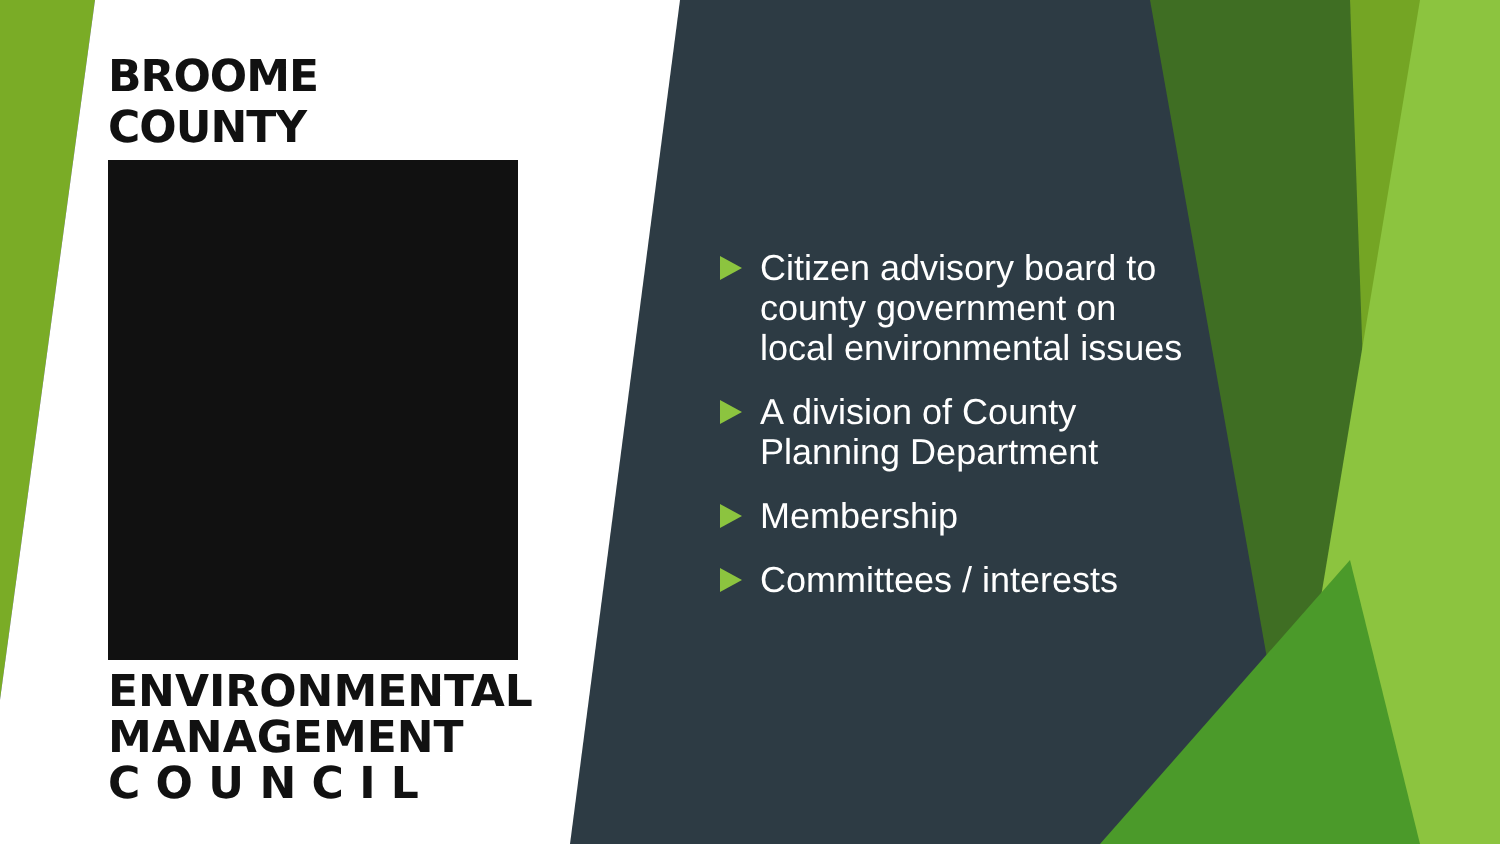BROOME COUNTY
ENVIRONMENTAL
MANAGEMENT
C O U N C I L
Citizen advisory board to county government on local environmental issues
A division of County Planning Department
Membership
Committees / interests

EXERCISE INSTRUCTIONS
Leave out the pictures and set down all of the data exactly.

YOUR SOLUTION
BROOME COUNTY
ENVIRONMENTAL
MANAGEMENT
C O U N C I L
Citizen advisory board to county government on local environmental issues
A division of County Planning Department
Membership
Committees / interests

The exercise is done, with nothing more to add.